START Passage to read
Comment by smusamashah

10 months ago

We need results from these harder/different benchmarks which give pretty bad scores to current top LLMs.

https://news.ycombinator.com/item?id=40179232

6 comments

smusamashah

There's always the new sets from Leaderboard v2 https://huggingface.co/spaces/open-llm-leaderboard/blog

The sample answers for the horse race question are crazy. [0] Pretty much all the LLM really want to split 6 horses into two groups of three.

Only LLAMA 3 makes the justification that only 2 horses can be raced at a time, but then gets its modified question wrong by racing three horses. I personally would consider an answer that presumes some restriction to how the horses can be raced to be valid if it answers the restricted version correctly.

[0]: https://arxiv.org/html/2405.19616v2#S9.SS2.SSS1

botro 10 months ago

"The task consists of going from English-language specifications to Wolfram Language code. The test cases are exercises from Stephen Wolfram's An Elementary Introduction to the Wolfram Language."

I think this benchmark would really only tell me whether Wolframs book was in the training data.

bufferoverflow 10 months ago

It's available online in HTML form, for free:
https://www.wolfram.com/language/elementary-introduction/3rd...
smusamashah 10 months ago

Yeah, may be should skip that benchmark.

freediver 10 months ago

I am happy to run the tests on Kagi LLM benchmark. Is there an API endpoint for this model anywhere?
END Passage to read
START Dataset excerpts
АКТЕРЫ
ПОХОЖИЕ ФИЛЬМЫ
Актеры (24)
END Dataset excerpts
START Dataset excerpts
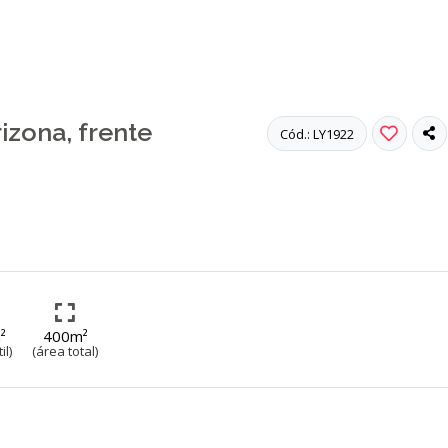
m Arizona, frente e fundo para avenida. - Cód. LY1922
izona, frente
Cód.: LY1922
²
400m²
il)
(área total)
END Dataset excerpts
START Dataset excerpts
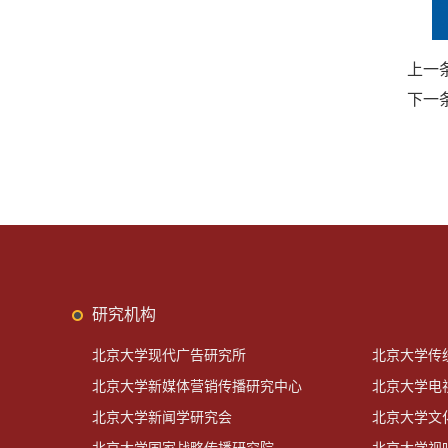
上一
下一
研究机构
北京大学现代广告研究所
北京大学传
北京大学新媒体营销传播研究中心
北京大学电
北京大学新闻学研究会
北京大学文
END Dataset excerpts
Translate this sentence from the forum thread on LLM benchmarks into Spanish: "The sample answers for the horse race question are crazy."

▶ [Task result]
Las respuestas de ejemplo a la pregunta de la carrera de caballos son una locura.